Kellogg's views on sexuality

During his lifetime he was seen as a champion of health and sexual abstinence . He also resolutely rejected masturbation, which he made responsible for various diseases and which children should be systematically prevented from. Kellogg also recommended drastic methods and the routine circumcision of young boys, as the increased insensitivity of the glans prevents masturbation.

“One remedy for masturbation that is almost always successful with young boys is circumcision. The surgery should be performed by a doctor without anesthesia because the brief pain has a beneficial effect, especially when it is associated with thoughts of punishment. In girls, the author has found, the treatment of the clitoris with undiluted carbolic acid ( phenol ) is excellently suited to reduce unnatural arousal. "

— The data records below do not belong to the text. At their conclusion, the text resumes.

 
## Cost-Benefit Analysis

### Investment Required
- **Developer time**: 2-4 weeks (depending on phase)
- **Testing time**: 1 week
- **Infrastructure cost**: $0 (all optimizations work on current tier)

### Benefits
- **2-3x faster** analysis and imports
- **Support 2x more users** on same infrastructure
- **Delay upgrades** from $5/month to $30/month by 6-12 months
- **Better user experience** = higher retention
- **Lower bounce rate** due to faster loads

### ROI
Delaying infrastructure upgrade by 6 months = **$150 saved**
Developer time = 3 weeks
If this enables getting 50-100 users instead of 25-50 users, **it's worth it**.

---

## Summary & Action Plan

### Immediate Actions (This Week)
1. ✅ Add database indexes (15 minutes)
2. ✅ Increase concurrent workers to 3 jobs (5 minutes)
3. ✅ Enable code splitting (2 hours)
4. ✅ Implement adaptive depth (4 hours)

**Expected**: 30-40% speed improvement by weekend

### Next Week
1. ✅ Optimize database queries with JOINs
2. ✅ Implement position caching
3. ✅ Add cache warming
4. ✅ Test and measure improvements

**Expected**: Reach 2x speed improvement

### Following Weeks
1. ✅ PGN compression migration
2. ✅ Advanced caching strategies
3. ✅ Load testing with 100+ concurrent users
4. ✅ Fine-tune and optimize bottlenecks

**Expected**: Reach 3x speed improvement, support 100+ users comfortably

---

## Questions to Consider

- John Harvey Kellogg, MD, Treatment for Self-Abuse and its Effects, Plain Facts for Old and Young. F. Segner & Co., Iowa 1888, p. 295.

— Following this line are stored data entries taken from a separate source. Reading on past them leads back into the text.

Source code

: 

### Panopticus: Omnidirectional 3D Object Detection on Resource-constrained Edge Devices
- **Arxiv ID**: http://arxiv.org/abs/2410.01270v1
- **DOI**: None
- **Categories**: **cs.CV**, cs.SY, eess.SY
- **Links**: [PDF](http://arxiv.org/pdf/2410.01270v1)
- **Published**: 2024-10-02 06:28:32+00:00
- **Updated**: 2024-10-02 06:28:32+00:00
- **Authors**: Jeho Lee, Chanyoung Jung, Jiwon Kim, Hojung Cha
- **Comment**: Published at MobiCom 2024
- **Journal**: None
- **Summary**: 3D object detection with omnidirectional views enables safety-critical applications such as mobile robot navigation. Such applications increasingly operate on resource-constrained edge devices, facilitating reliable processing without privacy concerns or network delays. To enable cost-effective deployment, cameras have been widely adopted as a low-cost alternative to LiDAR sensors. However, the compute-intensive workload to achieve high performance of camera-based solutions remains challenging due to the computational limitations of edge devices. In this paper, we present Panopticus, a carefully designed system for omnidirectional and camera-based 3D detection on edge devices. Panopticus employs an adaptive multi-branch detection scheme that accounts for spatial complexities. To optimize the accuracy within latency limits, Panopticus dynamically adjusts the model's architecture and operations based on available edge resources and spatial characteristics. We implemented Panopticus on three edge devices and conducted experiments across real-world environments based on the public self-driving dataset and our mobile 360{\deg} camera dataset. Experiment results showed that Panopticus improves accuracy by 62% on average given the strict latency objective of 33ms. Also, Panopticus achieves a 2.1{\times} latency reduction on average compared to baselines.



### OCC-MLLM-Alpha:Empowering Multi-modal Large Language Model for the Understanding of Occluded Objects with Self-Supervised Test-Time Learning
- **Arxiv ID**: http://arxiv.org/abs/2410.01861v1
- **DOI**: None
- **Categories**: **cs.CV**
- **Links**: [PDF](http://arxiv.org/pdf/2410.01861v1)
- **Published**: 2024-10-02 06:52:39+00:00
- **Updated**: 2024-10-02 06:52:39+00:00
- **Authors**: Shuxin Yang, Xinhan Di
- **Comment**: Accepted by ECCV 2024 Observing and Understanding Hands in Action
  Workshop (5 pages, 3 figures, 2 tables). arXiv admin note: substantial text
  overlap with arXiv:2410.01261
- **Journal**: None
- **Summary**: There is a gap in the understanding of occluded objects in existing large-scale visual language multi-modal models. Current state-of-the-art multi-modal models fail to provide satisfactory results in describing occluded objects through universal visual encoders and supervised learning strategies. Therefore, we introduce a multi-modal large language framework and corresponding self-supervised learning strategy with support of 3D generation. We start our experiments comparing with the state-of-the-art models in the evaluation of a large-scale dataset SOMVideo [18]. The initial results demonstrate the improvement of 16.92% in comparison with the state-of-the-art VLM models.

Kellogg said he was completely celibate. But he started every day with an enema , a habit that some psychologists classify as clismaphilia ( increasing sexual pleasure through enemas). He would therefore be a person who focused his entire sexuality on receiving and administering enemas. Carrie McLaren writes in a critical article about Kellogg: “It's quite likely, though, that the doctor was in some way dysfunctional (…). After breakfast every morning, he had an orderly give him an enema. This may mean he had klismaphilia, an anomaly of sexual functioning traceable to childhood in which an enema substitutes for regular sexual intercourse. " (Translated: It is likely that the doctor (Kellogg, erg.) was in some way dysfunctional (...) Every morning after breakfast he had an enema from an employee. That could mean that he had a clismaphilia, a Deviation from sexual behavior (...) in which the enema replaces sexual intercourse.)

Publications (selection)

  • Plain Facts for Old and Young: Embracing the Natural History ad Hygiene of Organic Life (1877)
  • Treatments for Self-Abuse and its Effects, Plain Facts for Old and Young (1888)
  • Ladies Guide in Health and Disease (1893)
  • The Art of Massage (1895)
  • Rational Hydrotherapy (1903)
  • Needed - A New Human Race (1914)
  • The Eugenics Registry (1915)
  • Autointoxination or Intestinal Toxemia (1922)
  • Tobaccoism or How Tobacco kills (1923)
  • New Dietetics: A Guide to Scientific Feeding in Health and Disease (1927)

Quotes

  • A dead cow or sheep lying in a pasture is recognized as carrion. The same sort of a carcass dressed and hung up in a butcher's stall passes as food. (A dead cow or sheep in a pasture is considered a carcass. The same carcass in a butcher's shop is considered food.)
  • Is God a man with two arms and legs like me? Does He have eyes, a head? Does he have bowels? Well I do, and that makes me more wonderful than He is! (Is God a person with two arms and legs like me? Does he have eyes, a head? Does he have an intestine? Well, I am, and that's why I'm more wonderful than him!)

literature

  • Albert Wirz: Morals on the plate. Depicted in the life and work of Max Bircher Benner and John Harvey Kellogg. Chronos Verlag, 1993, ISBN 3-905311-10-0 .

Web links

Individual evidence

  1. ^ Moritz Honert: Gold from the sheet. In: Der Tagesspiegel, November 8, 2015, p. S3.